** EXCERPTED TEXT follows **

OK, so after reading all this, I haven't even given the reader an upgrade recommendation for this critical C11 position. But if you read through this post, here is something that you can do. Remember the eBay guy selling this same preamp that has been 'recapped for better performance' for $99? If you go back to entry #46 & look at his photo, you will see that he did *not* upgrade C11 from the stock size?

Was he right, or was he wrong? At the moment, I had to admit that all of the above is pure conjecture...but once I put my audio test lab together & make some real-world measurements I will be able to come back to this discussion & tell you if 100ufd is really all you need...or that I found a 470 ufd from Panasonic that is thin enough to swap in + short enough to fit back into the stock box. (~75 cents apiece) ...but the real deal, sonically speaking is to mount this board inside a cigar box , giving you plenty of room to fab up a Panasonic (10) x 1000 uf array =10,000 uf cap bank for a scant $6.75 to the door:



(And yes, I know that the caps with a good reputation are being counterfeited. And that you can probably improve on the price at a digikey or mouser -- but I just needed a quick screen grab showing how it would be possible to improve local storage a 100 times (100 ufd > 10,000 ufd) in this position for <10 bucks + cigar box + cap bank wiring.)

Just food for thought. No doubt 10K uf is overkill for this preamp, and of course 1uf is too little -- so in order to come up with an intelligent, defensible answer we need to instrument *and* listen at the same time in order to come up with some hard-won power subsystem knowledge...of course, the 'non-bean counter restricted answer' is somewhere between these extremes...

In the interest of science!

 

[D-500 Flogger]

I’d take that theory to the next level-

Run balanced from the cartridge: hot to left; cold to right, on each preamp. You’ll increase gain without increasing distortion. Plus benefit from balanced line noise rejection. Very handy with milivolt signals.

I’m making my Rega output this way, using Mogami Neglex Quad mic cable. I’m terminating the cable with an RCA (because I have a single ended phono pre) but all I’d need to do is change the RCAs to XLRs and plug ‘er in.

I’m using mini XLRs at the table to reduce bulk. These are used on headphones these days so more popular than the 3-pin Lemo connectors I was planning to use (also less expensive).

I have been thinking about new cables system-wide, and I will probably make up the new ones with this recipe. (Amphenol Audio has some nice RCA connectors for reasonable money)

Edit- this might give you enough gain to run MC…

J!m, I am picking up what you are putting down. First of all, back in the day when I was trying to completely eliminate all traces of hum from my system I looked at everything that was available & compared notes with audio enthusiasts I trusted, and the best bang for the buck was to make up my own interconnects using the quad-shielded Mogami Neglex mic cable. It worked, and for a fraction of the price of the exotica being advertised in the audio mags.

** End of EXCERPTED TEXT **

WORK REQUEST:
Reproduce the forum excerpt about preamp capacitors and cables word for word, from "Run balanced from" up to and including "for reasonable money)".

** THE DATA follows **

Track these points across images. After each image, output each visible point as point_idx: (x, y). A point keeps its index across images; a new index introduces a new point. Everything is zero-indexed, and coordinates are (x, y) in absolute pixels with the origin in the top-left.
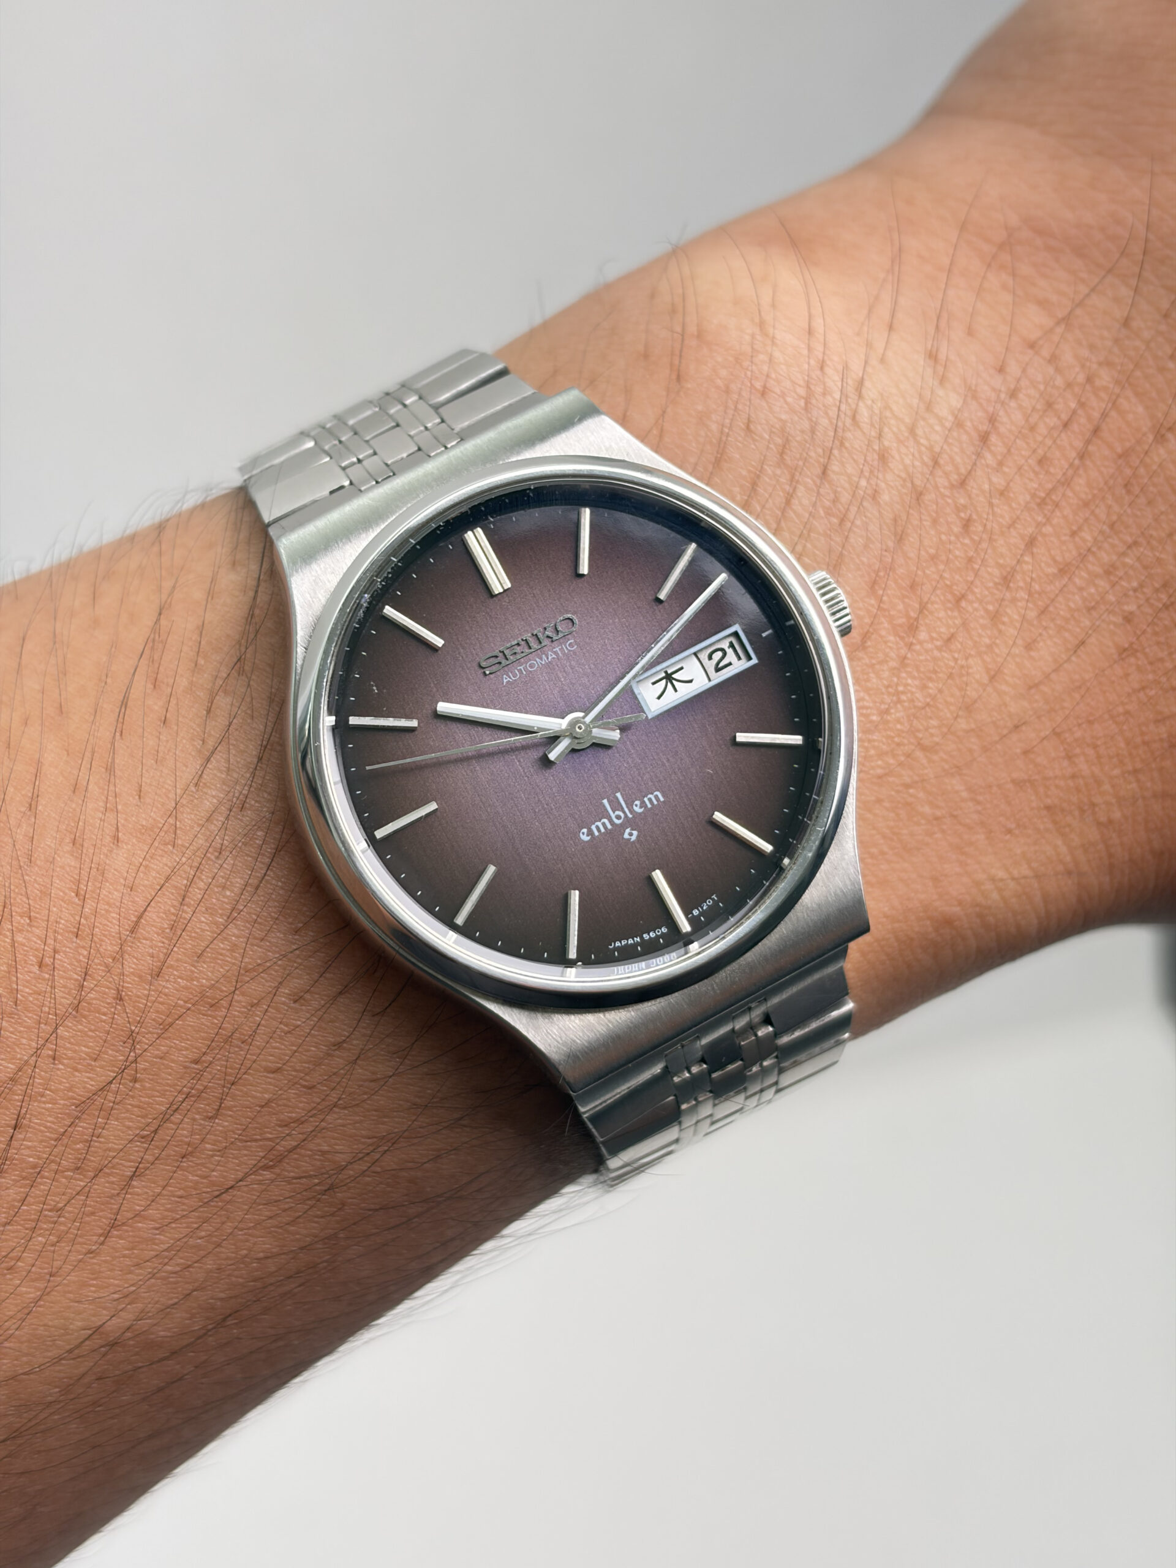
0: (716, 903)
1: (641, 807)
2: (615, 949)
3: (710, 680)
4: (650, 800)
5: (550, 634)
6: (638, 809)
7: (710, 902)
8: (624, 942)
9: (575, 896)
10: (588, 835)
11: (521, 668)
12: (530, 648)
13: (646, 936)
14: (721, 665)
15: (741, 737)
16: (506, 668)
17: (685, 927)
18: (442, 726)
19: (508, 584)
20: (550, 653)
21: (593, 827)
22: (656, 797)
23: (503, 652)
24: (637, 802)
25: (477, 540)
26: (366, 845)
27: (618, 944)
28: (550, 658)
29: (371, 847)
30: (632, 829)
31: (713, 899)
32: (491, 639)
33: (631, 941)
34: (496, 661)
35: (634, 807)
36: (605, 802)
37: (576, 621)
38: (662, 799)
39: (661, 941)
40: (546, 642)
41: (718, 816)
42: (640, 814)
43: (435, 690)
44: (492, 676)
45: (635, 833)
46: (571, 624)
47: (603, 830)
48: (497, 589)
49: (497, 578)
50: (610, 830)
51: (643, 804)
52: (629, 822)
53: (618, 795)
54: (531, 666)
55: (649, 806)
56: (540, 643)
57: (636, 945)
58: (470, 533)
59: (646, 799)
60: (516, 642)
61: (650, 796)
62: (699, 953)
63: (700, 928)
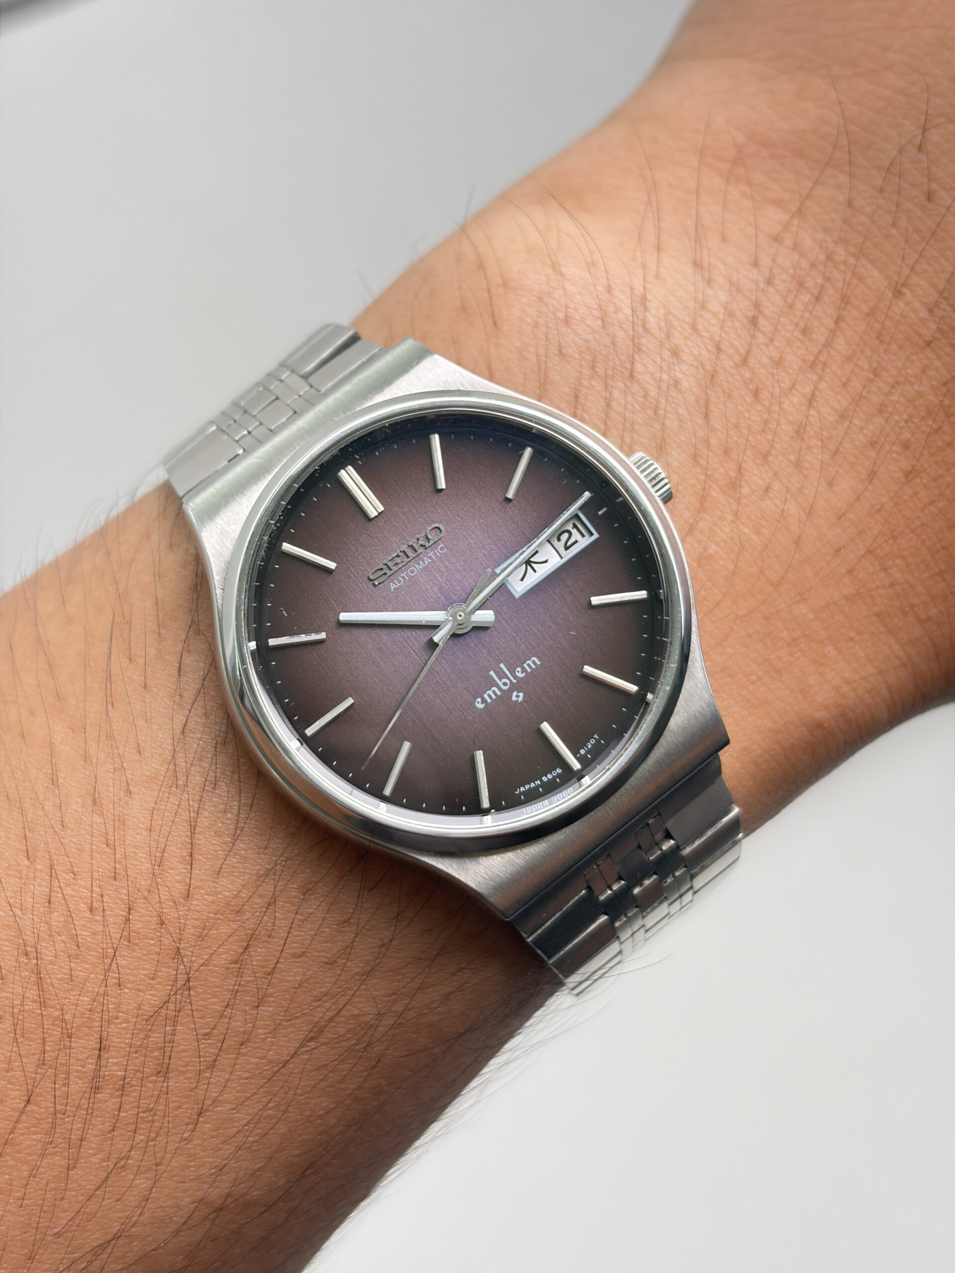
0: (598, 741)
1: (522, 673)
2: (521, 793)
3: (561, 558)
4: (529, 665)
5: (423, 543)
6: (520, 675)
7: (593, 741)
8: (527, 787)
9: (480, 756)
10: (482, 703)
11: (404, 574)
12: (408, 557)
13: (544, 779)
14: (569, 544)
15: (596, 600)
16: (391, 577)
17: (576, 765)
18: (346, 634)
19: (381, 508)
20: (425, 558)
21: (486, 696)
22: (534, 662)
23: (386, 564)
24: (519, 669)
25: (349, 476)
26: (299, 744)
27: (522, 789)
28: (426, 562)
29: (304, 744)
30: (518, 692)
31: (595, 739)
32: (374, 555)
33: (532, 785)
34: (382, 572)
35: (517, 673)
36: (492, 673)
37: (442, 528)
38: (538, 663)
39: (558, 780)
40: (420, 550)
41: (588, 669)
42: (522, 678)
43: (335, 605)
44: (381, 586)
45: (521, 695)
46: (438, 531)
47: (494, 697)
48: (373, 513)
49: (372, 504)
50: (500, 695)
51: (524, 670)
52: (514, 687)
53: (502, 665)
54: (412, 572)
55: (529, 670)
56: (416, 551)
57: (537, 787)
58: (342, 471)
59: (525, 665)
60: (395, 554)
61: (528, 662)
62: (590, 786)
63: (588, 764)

** End of THE DATA **
** THE DATA follows **

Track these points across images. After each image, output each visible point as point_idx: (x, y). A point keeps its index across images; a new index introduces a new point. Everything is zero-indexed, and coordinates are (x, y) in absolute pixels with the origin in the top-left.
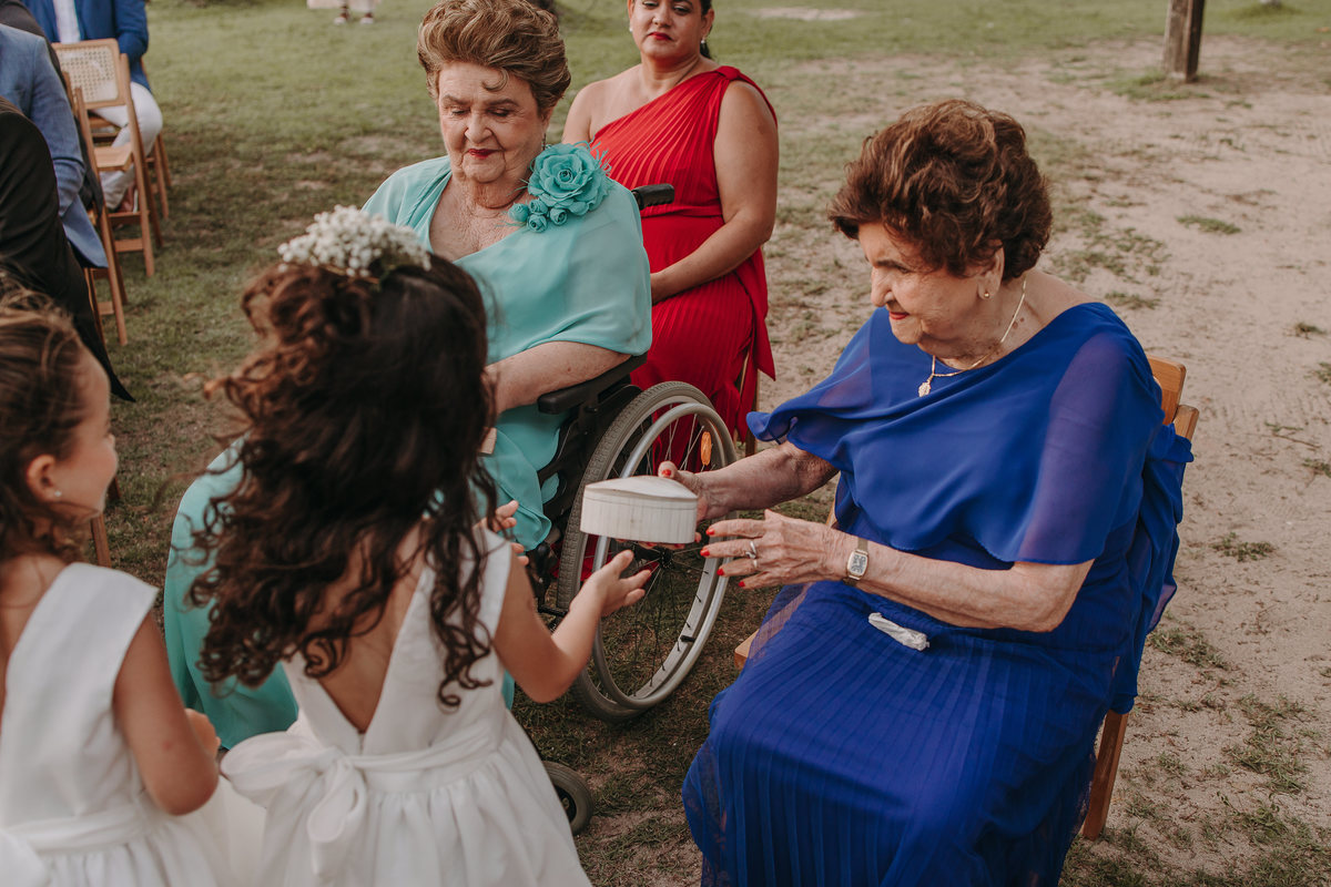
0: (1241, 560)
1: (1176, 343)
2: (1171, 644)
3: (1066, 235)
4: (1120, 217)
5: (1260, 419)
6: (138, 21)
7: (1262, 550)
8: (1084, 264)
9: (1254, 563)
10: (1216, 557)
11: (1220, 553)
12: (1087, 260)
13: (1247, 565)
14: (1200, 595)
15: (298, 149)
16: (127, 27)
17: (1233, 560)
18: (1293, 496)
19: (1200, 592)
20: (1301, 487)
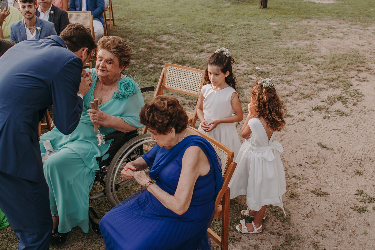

** End of THE DATA **

TASK ANSWER:
Run balanced from the cartridge: hot to left; cold to right, on each preamp. You’ll increase gain without increasing distortion. Plus benefit from balanced line noise rejection. Very handy with milivolt signals.

I’m making my Rega output this way, using Mogami Neglex Quad mic cable. I’m terminating the cable with an RCA (because I have a single ended phono pre) but all I’d need to do is change the RCAs to XLRs and plug ‘er in.

I’m using mini XLRs at the table to reduce bulk. These are used on headphones these days so more popular than the 3-pin Lemo connectors I was planning to use (also less expensive).

I have been thinking about new cables system-wide, and I will probably make up the new ones with this recipe. (Amphenol Audio has some nice RCA connectors for reasonable money)